Stay out of the risk game for a bit.

Then plan to spend the next 48-36 months watching and studying the real-estate
market, and stay out of debt. When the shit hits the fan and prices hit rock
bottom, those with liquidity will be king.

Right now is not the best time on dumping money into risky investments (unless
you really are prepared to take that risk - dumping 60k into really risky
startups is more likely to cause you to lose 60k than anything else. it's
called risk for a reason)

------
iuguy
I'd split it to create a diverse portfolio of investments, some high risk high
return, some low risk but long term. If I couldn't get a return exceeding the
cost I'm paying on the mortgage, I'd put the cash into the mortgage to lower
my outgoings, then take the difference and invest that instead.
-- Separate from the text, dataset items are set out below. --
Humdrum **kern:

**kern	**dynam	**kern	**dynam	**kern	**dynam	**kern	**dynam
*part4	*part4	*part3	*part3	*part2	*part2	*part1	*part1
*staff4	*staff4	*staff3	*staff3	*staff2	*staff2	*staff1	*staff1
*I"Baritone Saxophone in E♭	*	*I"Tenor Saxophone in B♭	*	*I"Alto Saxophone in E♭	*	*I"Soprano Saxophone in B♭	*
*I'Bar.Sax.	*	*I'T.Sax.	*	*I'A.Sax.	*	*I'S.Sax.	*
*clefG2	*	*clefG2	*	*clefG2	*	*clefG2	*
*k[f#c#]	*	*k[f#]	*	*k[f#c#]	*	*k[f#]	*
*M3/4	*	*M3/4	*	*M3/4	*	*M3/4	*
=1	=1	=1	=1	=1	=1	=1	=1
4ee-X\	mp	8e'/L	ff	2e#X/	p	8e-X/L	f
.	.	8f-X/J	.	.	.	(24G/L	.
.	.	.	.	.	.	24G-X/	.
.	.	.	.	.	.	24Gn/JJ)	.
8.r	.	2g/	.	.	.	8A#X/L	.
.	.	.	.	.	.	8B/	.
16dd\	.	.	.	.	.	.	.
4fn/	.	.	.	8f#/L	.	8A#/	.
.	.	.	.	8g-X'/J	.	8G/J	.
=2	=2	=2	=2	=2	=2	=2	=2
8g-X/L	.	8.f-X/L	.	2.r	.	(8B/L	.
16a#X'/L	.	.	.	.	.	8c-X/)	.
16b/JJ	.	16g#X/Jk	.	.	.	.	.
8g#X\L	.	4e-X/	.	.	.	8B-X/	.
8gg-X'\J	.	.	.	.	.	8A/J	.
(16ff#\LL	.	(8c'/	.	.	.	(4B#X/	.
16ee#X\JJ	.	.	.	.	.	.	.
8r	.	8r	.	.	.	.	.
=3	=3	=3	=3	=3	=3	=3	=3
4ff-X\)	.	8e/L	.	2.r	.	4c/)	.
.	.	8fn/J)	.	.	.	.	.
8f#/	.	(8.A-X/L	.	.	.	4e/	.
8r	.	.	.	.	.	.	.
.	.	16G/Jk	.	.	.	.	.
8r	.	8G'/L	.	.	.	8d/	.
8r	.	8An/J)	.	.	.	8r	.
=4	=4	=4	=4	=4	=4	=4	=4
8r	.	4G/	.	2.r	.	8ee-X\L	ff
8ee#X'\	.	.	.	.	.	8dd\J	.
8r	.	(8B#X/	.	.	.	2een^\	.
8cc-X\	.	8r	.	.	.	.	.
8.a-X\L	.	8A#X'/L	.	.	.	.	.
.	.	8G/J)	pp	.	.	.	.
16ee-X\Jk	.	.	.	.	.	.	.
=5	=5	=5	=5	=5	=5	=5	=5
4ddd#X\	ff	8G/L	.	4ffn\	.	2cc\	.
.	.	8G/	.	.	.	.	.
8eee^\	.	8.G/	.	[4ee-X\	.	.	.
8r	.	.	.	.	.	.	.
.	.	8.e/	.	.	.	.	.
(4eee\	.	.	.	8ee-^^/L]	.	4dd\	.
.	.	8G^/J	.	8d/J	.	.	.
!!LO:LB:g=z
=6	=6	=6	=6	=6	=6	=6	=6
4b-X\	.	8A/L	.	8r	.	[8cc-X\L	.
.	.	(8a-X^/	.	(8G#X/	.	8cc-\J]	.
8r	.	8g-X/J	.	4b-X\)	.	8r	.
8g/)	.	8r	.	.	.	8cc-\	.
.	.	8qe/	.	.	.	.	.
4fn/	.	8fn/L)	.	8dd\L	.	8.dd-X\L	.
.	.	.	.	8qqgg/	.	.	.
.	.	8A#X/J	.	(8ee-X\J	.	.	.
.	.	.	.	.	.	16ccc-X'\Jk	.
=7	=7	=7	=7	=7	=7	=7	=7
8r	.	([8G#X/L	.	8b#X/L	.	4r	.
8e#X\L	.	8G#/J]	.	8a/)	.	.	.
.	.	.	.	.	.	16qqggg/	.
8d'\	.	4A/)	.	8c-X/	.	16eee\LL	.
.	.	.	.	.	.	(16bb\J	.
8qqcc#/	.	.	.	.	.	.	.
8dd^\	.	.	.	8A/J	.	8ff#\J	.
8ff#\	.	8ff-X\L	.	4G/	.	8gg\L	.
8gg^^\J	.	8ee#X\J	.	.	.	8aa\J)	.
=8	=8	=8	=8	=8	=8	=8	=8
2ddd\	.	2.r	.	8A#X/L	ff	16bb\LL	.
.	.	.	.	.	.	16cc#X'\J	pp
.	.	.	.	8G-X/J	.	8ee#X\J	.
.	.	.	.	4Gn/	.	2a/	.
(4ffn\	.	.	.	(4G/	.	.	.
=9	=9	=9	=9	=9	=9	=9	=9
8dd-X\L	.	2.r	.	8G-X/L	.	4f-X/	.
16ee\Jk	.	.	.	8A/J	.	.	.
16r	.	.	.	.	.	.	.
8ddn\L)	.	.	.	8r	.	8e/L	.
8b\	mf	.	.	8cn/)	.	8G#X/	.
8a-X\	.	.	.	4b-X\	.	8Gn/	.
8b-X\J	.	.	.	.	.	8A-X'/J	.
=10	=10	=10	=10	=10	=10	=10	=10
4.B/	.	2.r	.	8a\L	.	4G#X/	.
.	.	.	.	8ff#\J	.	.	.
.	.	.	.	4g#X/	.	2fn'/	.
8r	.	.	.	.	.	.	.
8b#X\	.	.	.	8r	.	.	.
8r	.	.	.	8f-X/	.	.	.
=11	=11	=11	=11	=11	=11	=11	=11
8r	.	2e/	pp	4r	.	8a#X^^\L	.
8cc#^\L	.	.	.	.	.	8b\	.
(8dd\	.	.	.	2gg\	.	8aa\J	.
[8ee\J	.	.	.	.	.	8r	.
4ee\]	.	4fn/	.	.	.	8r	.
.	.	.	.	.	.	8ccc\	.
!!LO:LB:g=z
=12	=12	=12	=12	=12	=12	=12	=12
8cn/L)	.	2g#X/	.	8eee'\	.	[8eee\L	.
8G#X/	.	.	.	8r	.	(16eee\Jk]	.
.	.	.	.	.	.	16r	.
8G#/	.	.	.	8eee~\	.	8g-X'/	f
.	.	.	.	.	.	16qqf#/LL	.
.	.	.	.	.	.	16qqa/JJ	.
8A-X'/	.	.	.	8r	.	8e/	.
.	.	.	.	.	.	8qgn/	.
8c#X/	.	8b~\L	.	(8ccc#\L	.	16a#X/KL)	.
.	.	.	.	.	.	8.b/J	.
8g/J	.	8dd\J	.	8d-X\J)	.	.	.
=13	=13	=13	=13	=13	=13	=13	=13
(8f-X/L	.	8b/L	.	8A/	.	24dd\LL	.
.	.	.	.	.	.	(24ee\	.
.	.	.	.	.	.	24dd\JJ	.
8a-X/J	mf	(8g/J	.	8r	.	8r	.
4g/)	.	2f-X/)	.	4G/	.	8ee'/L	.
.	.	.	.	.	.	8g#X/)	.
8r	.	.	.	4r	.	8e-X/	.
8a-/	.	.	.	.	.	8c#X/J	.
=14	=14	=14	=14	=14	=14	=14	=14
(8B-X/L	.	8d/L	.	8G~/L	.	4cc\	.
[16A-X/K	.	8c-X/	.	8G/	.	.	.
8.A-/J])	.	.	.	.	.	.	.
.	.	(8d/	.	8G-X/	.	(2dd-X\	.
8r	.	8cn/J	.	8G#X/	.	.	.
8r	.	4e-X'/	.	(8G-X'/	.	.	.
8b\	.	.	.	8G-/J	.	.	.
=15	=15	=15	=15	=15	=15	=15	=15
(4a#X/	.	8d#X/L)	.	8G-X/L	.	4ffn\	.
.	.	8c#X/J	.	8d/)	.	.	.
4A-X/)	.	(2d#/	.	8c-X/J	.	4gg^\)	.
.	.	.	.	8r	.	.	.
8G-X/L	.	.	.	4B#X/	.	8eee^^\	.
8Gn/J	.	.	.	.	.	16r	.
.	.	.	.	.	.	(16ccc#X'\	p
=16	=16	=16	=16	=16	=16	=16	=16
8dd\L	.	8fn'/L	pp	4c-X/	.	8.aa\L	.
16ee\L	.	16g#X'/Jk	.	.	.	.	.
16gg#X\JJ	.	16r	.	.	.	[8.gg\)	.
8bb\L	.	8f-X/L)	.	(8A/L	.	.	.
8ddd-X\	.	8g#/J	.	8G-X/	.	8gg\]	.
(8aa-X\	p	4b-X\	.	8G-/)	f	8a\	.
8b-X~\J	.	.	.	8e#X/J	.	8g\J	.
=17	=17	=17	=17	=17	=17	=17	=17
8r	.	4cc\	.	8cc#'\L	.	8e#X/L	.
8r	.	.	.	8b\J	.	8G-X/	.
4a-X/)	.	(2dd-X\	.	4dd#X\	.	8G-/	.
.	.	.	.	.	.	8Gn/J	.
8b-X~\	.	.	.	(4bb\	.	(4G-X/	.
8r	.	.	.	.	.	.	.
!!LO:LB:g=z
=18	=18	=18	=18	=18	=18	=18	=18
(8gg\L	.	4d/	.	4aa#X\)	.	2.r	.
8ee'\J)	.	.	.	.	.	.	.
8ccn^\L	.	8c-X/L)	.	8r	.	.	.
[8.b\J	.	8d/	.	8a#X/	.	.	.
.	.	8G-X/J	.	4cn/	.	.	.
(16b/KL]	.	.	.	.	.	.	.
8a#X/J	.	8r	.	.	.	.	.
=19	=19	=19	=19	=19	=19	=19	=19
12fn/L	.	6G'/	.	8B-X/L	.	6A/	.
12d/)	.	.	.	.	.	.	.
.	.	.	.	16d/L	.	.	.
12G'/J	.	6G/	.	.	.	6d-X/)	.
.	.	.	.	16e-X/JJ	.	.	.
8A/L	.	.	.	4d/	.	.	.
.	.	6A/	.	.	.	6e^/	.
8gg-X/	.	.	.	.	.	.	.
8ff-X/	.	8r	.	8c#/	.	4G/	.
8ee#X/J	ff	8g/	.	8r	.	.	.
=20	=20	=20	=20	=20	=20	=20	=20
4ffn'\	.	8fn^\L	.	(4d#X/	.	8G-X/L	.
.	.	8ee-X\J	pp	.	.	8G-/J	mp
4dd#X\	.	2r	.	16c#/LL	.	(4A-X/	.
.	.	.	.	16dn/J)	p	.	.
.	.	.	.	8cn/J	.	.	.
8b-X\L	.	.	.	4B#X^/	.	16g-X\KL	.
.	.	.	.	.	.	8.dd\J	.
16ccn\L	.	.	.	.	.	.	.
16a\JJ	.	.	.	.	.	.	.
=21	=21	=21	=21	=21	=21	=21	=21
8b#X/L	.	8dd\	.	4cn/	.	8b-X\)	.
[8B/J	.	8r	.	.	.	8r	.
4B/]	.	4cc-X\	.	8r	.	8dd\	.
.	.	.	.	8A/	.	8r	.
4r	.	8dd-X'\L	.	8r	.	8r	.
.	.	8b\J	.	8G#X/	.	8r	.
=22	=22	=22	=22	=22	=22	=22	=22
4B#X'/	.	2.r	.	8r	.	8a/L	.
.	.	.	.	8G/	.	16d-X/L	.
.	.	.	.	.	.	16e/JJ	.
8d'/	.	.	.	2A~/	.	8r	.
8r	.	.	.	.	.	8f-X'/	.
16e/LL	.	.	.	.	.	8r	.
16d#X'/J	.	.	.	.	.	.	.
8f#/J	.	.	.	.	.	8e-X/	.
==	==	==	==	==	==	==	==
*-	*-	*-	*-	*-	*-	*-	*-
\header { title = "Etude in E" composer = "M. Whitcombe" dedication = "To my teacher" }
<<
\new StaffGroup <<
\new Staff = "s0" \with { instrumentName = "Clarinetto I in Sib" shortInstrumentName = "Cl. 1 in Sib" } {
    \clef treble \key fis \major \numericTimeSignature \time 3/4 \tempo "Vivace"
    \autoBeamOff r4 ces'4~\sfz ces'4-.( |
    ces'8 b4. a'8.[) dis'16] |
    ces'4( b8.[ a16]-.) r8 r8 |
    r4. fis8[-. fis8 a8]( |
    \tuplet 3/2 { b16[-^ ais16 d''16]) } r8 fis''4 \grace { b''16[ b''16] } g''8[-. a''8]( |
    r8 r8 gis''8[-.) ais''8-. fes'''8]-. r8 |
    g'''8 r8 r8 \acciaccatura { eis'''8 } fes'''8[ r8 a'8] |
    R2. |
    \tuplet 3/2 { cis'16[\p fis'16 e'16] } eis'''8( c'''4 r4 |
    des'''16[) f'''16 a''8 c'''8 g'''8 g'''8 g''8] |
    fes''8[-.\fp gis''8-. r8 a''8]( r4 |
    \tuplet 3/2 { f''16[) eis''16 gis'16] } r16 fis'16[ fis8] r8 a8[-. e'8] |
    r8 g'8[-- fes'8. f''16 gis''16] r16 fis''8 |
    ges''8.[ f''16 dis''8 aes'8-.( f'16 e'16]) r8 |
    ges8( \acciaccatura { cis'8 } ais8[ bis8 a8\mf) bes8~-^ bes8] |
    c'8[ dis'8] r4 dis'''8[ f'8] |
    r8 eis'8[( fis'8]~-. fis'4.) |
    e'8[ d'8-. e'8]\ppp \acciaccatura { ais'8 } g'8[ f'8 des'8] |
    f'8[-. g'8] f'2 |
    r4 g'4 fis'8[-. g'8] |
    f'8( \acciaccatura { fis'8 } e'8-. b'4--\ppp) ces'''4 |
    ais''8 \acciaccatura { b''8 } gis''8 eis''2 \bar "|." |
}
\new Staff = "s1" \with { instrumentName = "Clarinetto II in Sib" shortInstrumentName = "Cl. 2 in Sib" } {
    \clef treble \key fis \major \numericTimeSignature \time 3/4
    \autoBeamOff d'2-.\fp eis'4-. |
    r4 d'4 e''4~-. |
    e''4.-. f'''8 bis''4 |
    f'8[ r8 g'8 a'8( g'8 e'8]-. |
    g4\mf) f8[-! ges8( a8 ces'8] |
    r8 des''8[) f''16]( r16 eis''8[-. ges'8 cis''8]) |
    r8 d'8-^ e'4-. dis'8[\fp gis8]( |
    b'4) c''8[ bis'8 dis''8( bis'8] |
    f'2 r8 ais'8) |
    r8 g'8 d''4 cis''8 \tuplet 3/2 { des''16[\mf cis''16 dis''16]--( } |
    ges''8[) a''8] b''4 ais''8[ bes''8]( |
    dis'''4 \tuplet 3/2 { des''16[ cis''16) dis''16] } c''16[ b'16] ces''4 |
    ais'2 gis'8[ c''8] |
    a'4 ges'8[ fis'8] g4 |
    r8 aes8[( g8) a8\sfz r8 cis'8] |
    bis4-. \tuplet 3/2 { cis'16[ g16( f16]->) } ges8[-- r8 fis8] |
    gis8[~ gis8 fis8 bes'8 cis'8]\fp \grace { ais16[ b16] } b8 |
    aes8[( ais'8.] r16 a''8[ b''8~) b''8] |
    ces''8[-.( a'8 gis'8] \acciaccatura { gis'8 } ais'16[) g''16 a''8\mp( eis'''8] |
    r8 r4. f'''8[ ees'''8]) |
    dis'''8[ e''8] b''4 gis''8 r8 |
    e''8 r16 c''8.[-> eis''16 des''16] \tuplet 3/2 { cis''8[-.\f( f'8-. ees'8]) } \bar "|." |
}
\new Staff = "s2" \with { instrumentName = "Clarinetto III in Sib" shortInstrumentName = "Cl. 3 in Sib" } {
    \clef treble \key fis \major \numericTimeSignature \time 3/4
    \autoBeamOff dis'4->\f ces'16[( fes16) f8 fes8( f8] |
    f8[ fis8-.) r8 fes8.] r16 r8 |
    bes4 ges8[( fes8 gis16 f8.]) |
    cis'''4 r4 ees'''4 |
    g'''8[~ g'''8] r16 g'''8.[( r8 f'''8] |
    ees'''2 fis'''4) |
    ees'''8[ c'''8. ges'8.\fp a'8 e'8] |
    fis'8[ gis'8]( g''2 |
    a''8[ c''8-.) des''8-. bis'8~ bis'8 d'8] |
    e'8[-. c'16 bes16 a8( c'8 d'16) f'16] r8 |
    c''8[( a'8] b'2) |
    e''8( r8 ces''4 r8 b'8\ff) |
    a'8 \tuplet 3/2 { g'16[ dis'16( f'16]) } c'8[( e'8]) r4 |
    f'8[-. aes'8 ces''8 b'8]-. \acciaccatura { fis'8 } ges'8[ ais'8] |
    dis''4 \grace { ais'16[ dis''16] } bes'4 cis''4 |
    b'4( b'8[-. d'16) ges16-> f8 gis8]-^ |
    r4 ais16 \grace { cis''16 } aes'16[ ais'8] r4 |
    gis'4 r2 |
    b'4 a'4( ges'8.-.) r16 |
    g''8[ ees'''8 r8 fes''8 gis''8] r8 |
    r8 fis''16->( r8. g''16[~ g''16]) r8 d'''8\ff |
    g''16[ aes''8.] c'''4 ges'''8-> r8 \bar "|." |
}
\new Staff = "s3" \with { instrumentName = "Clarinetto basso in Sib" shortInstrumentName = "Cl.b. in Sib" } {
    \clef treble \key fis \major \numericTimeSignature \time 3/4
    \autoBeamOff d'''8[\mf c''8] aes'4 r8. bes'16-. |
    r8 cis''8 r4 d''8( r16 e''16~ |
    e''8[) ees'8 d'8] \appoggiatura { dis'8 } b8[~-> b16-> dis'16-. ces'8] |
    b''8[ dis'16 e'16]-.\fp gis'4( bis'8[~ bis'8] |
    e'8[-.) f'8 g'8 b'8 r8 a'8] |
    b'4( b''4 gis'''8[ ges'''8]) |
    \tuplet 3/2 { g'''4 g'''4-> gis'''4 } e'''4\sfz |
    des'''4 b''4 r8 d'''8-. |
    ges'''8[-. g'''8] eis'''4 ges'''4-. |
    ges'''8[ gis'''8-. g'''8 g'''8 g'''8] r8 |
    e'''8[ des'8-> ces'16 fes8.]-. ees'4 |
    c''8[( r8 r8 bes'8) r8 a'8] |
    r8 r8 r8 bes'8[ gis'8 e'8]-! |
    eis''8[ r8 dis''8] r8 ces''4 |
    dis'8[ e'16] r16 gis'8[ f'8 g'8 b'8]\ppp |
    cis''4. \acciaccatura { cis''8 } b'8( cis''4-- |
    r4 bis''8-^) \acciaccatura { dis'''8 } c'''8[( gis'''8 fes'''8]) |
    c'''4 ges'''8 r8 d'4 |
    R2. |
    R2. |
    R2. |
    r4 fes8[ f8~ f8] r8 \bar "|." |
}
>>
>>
The rationale behind that approach is that you'll save money by not paying
interest, the amount you save is largely dependent on what you owe and the
interest you're paying, but you're probably paying more mortgage interest than
what you'd get out of most savings.

I'd also buy some precious metals (Gold, Silver etc.) and a safe. Not a gold
bug, but it'd be good to fall back on if I need the funds, plus it will
appreciate over time.

------
sebilasse
Maybe use a core satellite approach.

The large chunk (70-80%) goes into the core-part, which consists of Exchange-
traded (index) funds, such as MSCI World. If you live in the US, I would not
invest everything in S&P 500, as you already have enough of US exposure living
there. Maybe 30% US, 30% Emerging Markets (MSCI emerging markets), 30% Europe,
10% something else.

Then with the satellite (20-30%), you can gamble a bit. Like investing in a
startup, or in special market, (a index tracker in a special sector or in an
emerging market for example).

------
iworkforthem
I would say with 100k you can looking at investing in startups. Think YC also
invest some 13k on each startup entrepreneur, I guess you can work along that
line.

------
garply
Invest in what you understand the best.